What’s this?
Gplot
is a (thin) wrapper around matplotlib
, basemap
and cartopy
for
quick and easy creations of geographical plots. It is designed to
create (almost) publish-ready figures with as few lines as possible, while
preserving the possibility to fine-tune various aspects of the plots.
It is hosted at https://github.com/Xunius/gplot, and documentation here: https://gplot.readthedocs.io/en/latest/.
The creation of gplot
A few years ago, I switched from the vcs
module of the CDAT package to the
combination of matplotlib
and basemap
for my routine geographical
plot creations. The motivation behind the switch is
that vcs
felt a bit primitive to me, with some rough edges here
and there that the finished plots look not as polished as those created
by matplotlib
. For instance, it is a trivial task
to create a multi-line plot in matplotlib
, you just call the
plt.plot()
function multiple times (or plot all lines in one go). If
you add a label each time and call the plt.legend()
function at the
end, you get a legend created for you, labeling all the lines in the
plot.
To do the same thing in vcs
is, however, miserably
difficult. Calling the xvsy()
function multiple times results in a
mere superimposition of all the individual line plots onto the same
canvas. By "mere superimposition" I literally meant it: all the line
plots will have their own x- and y- axis extents (in matplotlib
term, xlim
and ylim
) so that they won’t be aligned up to the same
grid, and all the x- and y- axes ticks and labels are overlapping each
other. All curves have the same color unless explicitly specified, and
the legend will be put at the same location in the graph so that they
all overlap with each other. It is totally unreadable, let alone
publish-ready.
To be fair, vcs
is more suited for creating geographical plots, but
even those are less polished in my opinion. And often I needs to
combine geographical plots with simple line plots in a single figure,
as subplots, for instance, so I can’t easily use vcs
for the former
and matplotlib
for the latter in a single graph.
So I made the switch to the matplotlib-basemap
combo, and found it
considerably easier in almost every aspect of my routine plot creation
practices.
However, over time, I started to notice some inconveniences embedded
in the matplotlib-basemap
workflow. For instance, the API is a bit confusing
regarding axis controls; colorbar placement can be a bit tricky,
particularly if you want to achieve good spacings between plot
elements (I have another post talking about this aspect); the map creation in basemap()
requires too many lines. I
recently discovered the proplot
module and found that the author of
which has made a pretty comprehensive summary of the "rough edges" of
matplotlib
, and I share many of the views with him.
To overcome the difficulties I encountered, I wrote some wrapper
classes and functions in my spare time to help ease my everyday plot
creation routines.

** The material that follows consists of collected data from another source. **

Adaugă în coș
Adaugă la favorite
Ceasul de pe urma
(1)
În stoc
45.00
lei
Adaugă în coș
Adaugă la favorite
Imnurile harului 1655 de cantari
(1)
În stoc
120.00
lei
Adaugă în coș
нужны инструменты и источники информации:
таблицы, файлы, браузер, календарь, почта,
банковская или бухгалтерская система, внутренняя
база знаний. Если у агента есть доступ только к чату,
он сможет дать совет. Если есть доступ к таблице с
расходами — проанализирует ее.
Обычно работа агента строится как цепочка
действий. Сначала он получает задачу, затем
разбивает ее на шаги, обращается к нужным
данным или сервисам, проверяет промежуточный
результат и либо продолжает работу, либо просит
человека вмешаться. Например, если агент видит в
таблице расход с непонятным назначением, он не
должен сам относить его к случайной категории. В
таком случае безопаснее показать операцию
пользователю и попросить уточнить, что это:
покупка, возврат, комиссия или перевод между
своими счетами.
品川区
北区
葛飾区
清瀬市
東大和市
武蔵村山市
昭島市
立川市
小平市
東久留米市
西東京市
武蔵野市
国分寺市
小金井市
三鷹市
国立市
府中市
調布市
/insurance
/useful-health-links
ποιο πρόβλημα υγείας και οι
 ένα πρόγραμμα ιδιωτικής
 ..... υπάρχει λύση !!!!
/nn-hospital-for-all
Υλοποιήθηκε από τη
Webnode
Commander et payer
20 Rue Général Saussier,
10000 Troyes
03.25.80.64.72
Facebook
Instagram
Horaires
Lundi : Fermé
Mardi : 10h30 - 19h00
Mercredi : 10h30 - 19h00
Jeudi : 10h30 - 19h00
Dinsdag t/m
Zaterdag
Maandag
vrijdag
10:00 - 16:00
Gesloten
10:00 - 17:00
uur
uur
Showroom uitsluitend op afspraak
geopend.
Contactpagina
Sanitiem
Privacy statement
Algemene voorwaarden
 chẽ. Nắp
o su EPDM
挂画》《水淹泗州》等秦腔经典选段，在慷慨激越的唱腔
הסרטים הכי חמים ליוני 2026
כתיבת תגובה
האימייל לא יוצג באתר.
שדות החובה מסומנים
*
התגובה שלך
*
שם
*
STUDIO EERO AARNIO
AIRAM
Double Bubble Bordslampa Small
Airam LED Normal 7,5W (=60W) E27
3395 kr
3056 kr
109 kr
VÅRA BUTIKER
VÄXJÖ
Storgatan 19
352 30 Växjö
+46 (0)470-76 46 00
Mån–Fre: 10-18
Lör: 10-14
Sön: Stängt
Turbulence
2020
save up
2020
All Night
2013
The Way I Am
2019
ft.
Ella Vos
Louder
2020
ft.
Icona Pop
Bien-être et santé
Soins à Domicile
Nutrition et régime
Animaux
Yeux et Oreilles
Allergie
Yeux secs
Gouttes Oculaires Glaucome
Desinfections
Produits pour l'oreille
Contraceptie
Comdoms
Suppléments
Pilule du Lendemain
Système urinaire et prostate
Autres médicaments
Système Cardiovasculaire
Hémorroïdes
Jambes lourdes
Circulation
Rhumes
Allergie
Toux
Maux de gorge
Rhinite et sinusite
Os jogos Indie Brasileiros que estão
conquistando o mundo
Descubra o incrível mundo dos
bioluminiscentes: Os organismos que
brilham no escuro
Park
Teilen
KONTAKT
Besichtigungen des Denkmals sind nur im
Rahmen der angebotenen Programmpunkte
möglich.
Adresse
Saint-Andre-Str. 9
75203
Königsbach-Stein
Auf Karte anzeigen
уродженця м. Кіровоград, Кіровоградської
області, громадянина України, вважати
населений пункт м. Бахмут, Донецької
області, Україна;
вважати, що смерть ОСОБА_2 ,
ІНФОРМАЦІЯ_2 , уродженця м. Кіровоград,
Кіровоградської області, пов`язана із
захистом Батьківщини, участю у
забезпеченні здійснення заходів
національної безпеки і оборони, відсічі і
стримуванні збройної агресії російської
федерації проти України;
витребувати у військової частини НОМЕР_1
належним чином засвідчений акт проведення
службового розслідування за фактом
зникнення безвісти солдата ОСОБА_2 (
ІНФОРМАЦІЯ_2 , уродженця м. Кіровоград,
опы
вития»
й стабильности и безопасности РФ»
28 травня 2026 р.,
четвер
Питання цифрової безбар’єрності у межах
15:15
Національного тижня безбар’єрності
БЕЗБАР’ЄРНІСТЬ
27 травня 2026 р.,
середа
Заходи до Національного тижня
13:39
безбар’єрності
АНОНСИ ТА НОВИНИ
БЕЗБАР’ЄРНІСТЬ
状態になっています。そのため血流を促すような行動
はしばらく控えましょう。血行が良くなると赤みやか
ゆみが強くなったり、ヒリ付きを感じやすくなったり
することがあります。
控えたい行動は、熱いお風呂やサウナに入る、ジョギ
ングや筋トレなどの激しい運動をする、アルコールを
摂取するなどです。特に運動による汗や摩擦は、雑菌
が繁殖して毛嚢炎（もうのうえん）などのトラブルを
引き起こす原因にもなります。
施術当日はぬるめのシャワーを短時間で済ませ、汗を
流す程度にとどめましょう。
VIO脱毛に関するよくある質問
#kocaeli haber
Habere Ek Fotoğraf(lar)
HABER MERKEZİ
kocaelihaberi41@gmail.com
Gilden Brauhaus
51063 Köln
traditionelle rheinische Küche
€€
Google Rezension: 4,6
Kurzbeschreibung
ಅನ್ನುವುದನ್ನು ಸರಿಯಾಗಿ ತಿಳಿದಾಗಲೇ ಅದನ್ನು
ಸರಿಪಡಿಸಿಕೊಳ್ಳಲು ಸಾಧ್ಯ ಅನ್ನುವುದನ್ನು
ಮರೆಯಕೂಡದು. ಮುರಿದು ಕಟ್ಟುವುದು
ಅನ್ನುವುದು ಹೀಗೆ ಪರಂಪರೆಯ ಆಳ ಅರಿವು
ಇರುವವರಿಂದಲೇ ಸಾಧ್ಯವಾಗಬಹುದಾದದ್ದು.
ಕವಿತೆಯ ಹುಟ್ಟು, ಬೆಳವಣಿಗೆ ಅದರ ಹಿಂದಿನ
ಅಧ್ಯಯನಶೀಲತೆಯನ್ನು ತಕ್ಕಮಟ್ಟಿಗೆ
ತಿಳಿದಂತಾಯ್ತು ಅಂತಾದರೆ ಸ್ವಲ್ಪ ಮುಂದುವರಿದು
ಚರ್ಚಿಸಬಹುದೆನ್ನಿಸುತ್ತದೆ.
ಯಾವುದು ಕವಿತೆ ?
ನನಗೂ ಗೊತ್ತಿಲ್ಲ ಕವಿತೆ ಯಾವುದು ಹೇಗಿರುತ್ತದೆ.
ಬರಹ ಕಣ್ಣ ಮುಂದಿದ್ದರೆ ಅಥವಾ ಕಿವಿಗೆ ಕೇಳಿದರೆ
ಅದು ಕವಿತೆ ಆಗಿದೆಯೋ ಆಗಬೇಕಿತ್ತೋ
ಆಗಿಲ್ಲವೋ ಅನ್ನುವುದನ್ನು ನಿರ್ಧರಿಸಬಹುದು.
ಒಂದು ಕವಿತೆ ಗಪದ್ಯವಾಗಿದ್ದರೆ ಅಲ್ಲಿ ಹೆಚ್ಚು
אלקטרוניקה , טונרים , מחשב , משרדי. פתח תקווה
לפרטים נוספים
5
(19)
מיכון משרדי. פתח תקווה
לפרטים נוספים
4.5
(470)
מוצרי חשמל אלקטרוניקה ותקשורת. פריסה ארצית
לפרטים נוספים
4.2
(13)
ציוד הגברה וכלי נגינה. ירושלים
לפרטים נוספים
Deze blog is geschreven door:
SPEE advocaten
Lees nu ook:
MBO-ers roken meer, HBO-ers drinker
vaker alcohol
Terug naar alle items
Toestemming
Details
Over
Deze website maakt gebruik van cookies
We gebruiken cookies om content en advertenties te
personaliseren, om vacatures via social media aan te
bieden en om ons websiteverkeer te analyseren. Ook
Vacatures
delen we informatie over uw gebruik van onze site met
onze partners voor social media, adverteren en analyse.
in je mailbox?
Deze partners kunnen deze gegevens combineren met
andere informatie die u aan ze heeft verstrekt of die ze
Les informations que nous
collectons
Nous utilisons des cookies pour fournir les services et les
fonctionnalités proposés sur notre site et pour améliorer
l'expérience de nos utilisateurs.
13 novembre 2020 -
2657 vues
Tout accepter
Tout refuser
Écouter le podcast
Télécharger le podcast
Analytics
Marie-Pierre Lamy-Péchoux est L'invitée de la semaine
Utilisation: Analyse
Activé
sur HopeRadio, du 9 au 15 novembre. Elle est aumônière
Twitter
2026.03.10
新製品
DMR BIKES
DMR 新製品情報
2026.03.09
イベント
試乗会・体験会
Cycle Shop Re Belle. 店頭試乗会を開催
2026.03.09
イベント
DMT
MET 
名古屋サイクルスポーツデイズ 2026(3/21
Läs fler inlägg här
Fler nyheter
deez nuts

In doing so, I did borrow the data-method-canvas
syntax from vcs
to form the gplot’s basic plotting syntax:
Plot2D(data, method, axis)
Where data
is the input array – what to plot,
method
is the plotting method – how to plot, and axis
the
matplotlib
axis object – where to plot.
The number of classes and functions grow over time, as I discovered more problems, I added more patches or new things to the collection, so a module-sized thing gradually came into being.
Then I decided maybe it would be not too bad an idea to properly format this thing into a module and share it. It started as a very personal little toolbox, but maybe it would also make sense to someone else, maybe someone else will find my creation useful as well.
So I spent about 2 weeks’ time clearing up the codes and reformatting
things. And spent a few more days writing documentations
etc.. Although still regarded as in early alpha, it is now on Github,
and installable via conda
:
conda install -c guangzhi gplot
What’s next
Considering the current user base of gplot
is more or less just me
myself, I will just keep on using it as a personal tool, making
amendments here and there when needed. But I’m open to feature requests
and code contributions.
It is planned to use cartopy
as the default "backend" for
geographical plots, as basemap
has been deprecated. But cartopy
still
doesn’t feel quite ready, so I’m setting it aside for now.
It is also planned to make it easier to work with netCDF data read
in by iris
and xarray
, but I’m not familiar with neither of them
so they are not implemented yet. If you feel this thing useful and
would like to contribute, please do!